Dix-sept "hauts responsables" russes sont aussi visés, dont le patron de l'entreprise publique Gazprom Alexeï Miller, et Andreï Kostine, celui de la deuxième banque russe, VTB, également détenue par l'Etat. Le ministre de l'Intérieur Vladimir Kolokoltsev, Viktor Zolotov qui dirige la Garde nationale et le secrétaire général du Conseil de sécurité russe Nikolaï Patrouchev figurent sur la liste.
Plusieurs entreprises sont enfin sanctionnées, dont Rosoboronexport, chargée des exportations d'armements, pour son soutien au régime syrien de Bachar al-Assad.
"Les Etats-Unis prennent ces mesures en réponse à l'ensemble des attitudes éhontées et des activités néfastes du gouvernement russe, qui se poursuivent à travers le monde", a déclaré un haut responsable de l'administration Trump à la presse, citant son rôle en Syrie, en Crimée ou en Ukraine.
- "Bonne relation" -
"Mais, avant tout, c'est une réponse aux attaques continues de la Russie pour subvertir les démocraties occidentales", a-t-il ajouté. Moscou "a choisi d'interférer de manière répétée dans les processus démocratiques", a renchéri un autre responsable américain.

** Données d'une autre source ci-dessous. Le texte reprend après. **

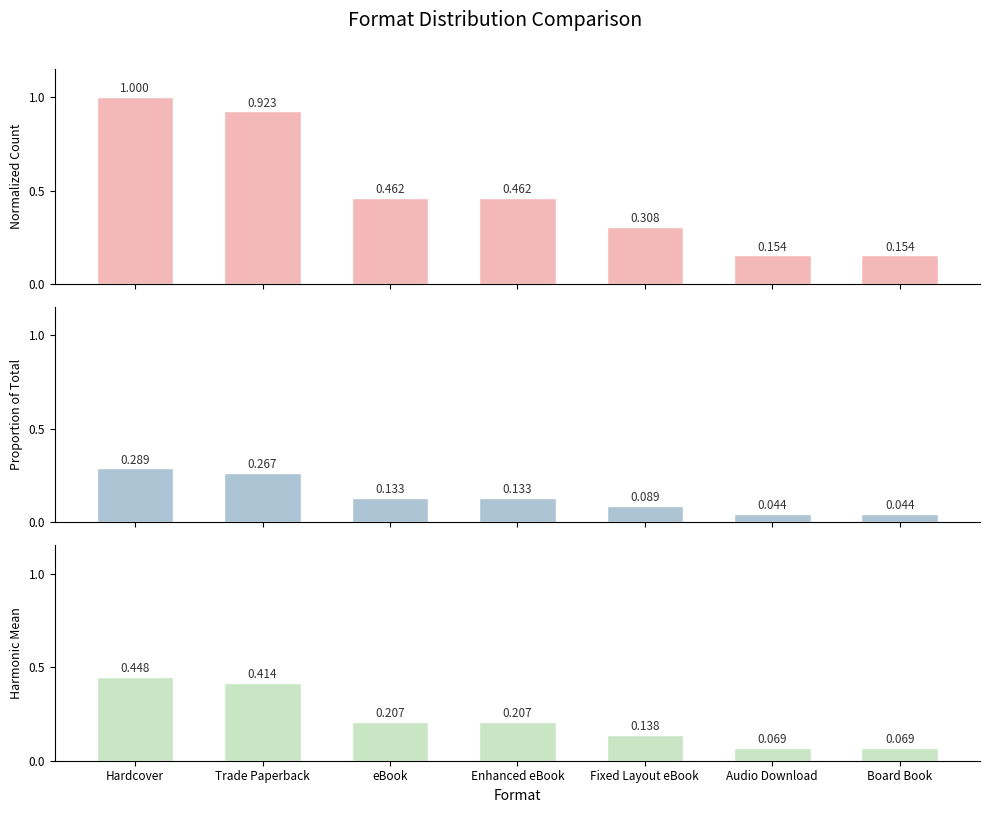

True or false: Normalized Count has a value of 0.0 at Board Book.

False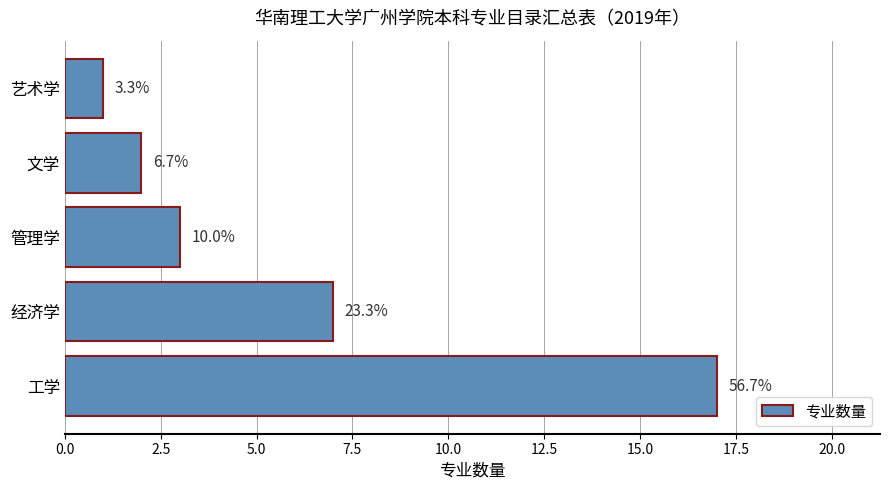

Are the bars horizontal?

Yes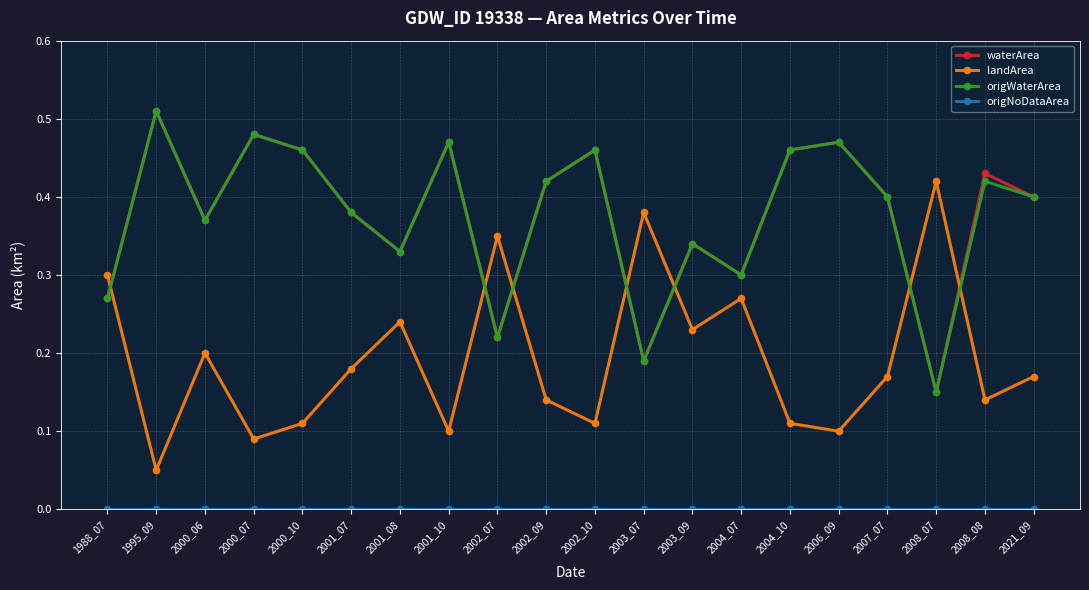

True or false: waterArea has more than 0 points higher than both neighbors.

True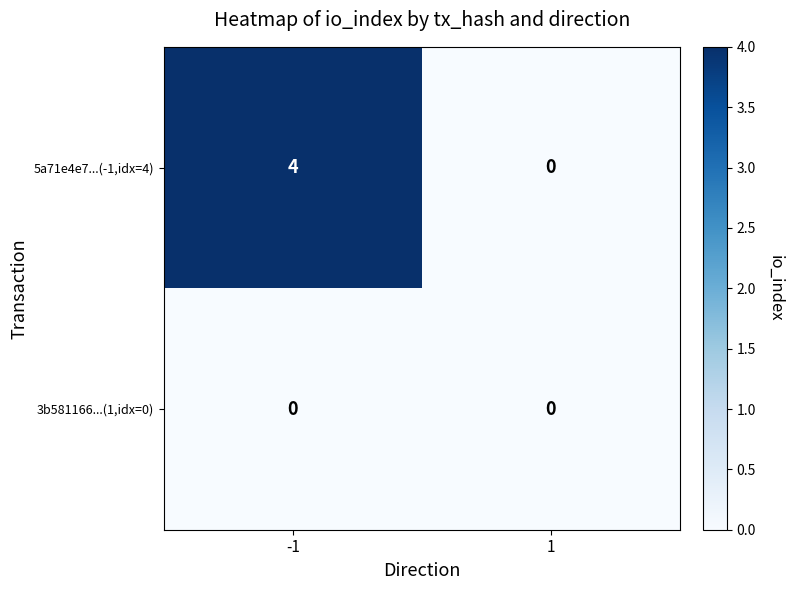

Reading right to left, list all the values displayed in this chart.

5a71e4e7...(-1,idx=4): 1=0	-1=4
3b581166...(1,idx=0): 1=0	-1=0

Les relations, déjà glaciales, se sont de fait encore tendues entre les deux grandes puissances rivales après l'empoisonnement début mars au Royaume-Uni de l'ex-agent double russe Sergueï Skripal, imputé par Londres à Moscou. Par solidarité avec les Britanniques, Washington a expulsé 60 diplomates russes accusés d'être des "espions" et la Russie en a aussitôt fait autant.
Selon les services de renseignement américains, le pouvoir russe a mené une opération concertée et planifiée pour influencer l'élection présidentielle en faveur du milliardaire républicain, notamment à travers l'utilisation des réseaux sociaux et la diffusion de "fausses nouvelles", ce que Moscou conteste. Et les responsables du renseignement américain préviennent déjà que la Russie va aussi tenter d'influencer les élections parlementaires de novembre.
La loi adoptée l'été dernier par le Congrès était une réponse à ces accusations: un grand nombre de parlementaires américains réclamaient des mesures punitives contre les oligarques. Mais le Trésor américain s'était borné, fin janvier, à publier une liste de 210 hommes d'affaires et responsables politiques russes, sans sanctions immédiates.
Face au mécontentement de plusieurs élus, l'administration Trump avait dû promettre que les sanctions viendraient dans un second temps.
"Personne n'a été aussi ferme face à la Russie que moi", a même tonné cette semaine le président américain. La Maison Blanche a publié vendredi un communiqué intitulé "Donald Trump se dresse contre les activités néfastes de la Russie", énumérant toutes les mesures prises par son gouvernement.
Mais le milliardaire répète aussi qu'il aimerait avoir une "bonne relation" avec Vladimir Poutine.
"La porte du dialogue reste ouverte", a assuré vendredi un responsable américain. "Nous voulons avoir de meilleures relations avec la Russie", mais cela ne peut arriver que "si elle change d'attitude".
Juste avant de quitter ses fonctions, H.R. McMaster, le conseiller à la sécurité nationale de Donald Trump a estimé cette semaine que les Etats-Unis n'avaient "pas réussi", jusqu'ici, à "imposer des coûts suffisants" à Moscou. Il sera remplacé lundi par John Bolton, considéré comme un "faucon" face à la Russie.